D. Tereza repetia essa frase cada vez que encontrava Tiago deitado no galho da mangueira do quintal olhando pra cima e falando sozinho.
- Esse menino não varia bem da cabeça, Reginaldo. Melhor a gente chamar uma rezadeira antes que seja tarde.
- Qual nada Tereza. Deixa o menino variar tranqüilo... Que implicância!
- Onde já se viu ficar conversando a tarde inteirinha com uma formiga e uma lesma como se fosse gente! Por que diacho não vai brincar com os outros meninos lá no campo? Eu num to gostando nadinha disso. Vou tomar uma providência é já.

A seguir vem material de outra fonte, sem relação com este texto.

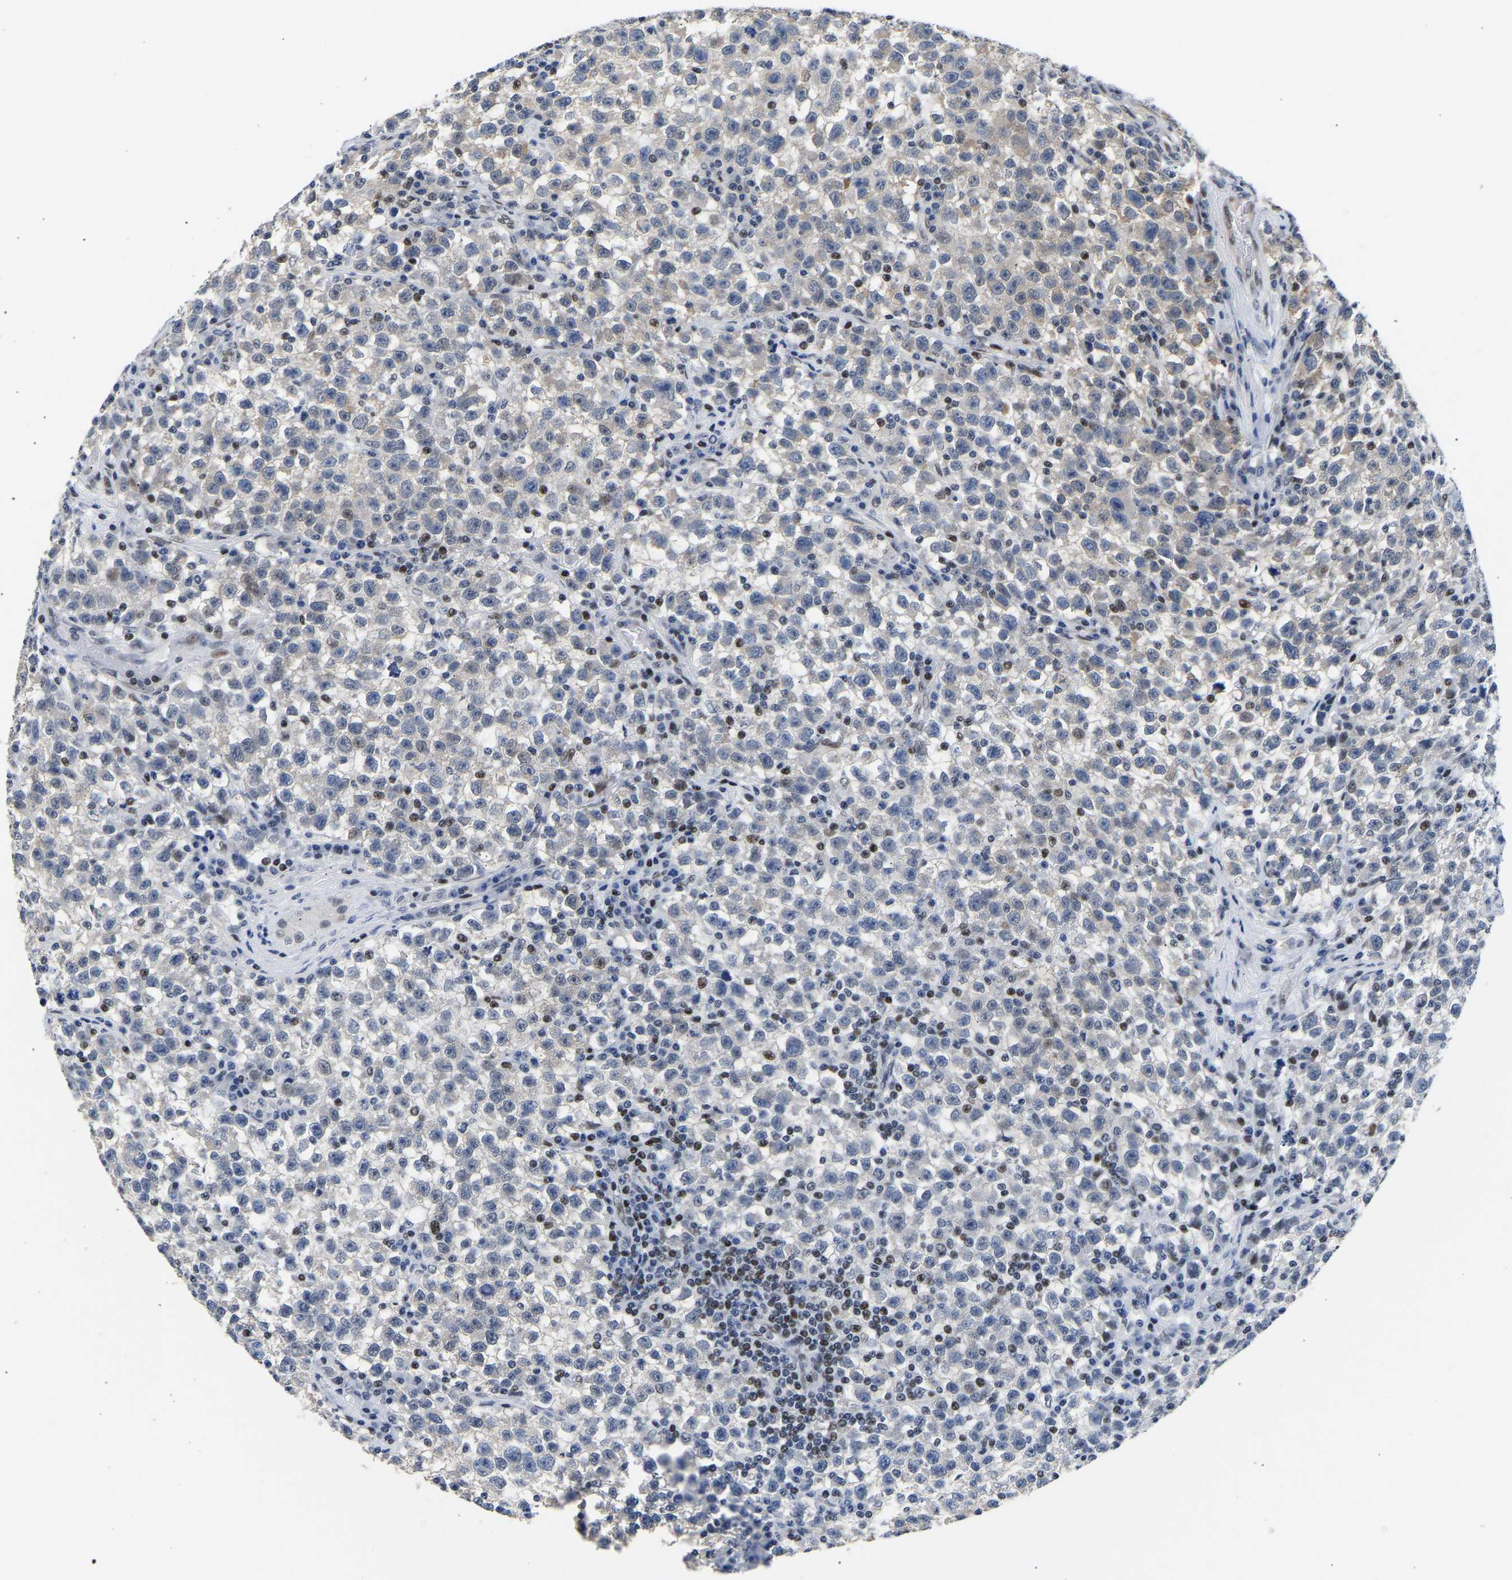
{"staining": {"intensity": "negative", "quantity": "none", "location": "none"}, "tissue": "testis cancer", "cell_type": "Tumor cells", "image_type": "cancer", "snomed": [{"axis": "morphology", "description": "Seminoma, NOS"}, {"axis": "topography", "description": "Testis"}], "caption": "Testis cancer (seminoma) was stained to show a protein in brown. There is no significant positivity in tumor cells.", "gene": "PTRHD1", "patient": {"sex": "male", "age": 22}}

D.Tereza mandou buscar a rezadeira, uma senhora cuja idade ninguém mais sabe, moradora solitária da mata. Acudiu trazendo uns ramos de arruda recém colhida pra rezar na cabeça e no corpo de Tiago, que aceitou tudo calado disfarçando a curiosidade, e depois voltou correndo pro pé de manga. Não sem antes agarrar umas folhinhas de arruda pra rezar nas lesmas que segundo ele, eram estranhamente preguiçosas.
A rezadeira depois de um longo suspiro proferiu: - O menino ta com quebranto dos brabos. Carece de banhos de erva da mata por uma semana inteirinha. E não antes do sol se pôr! Coisa que D. Tereza providenciou sem demora.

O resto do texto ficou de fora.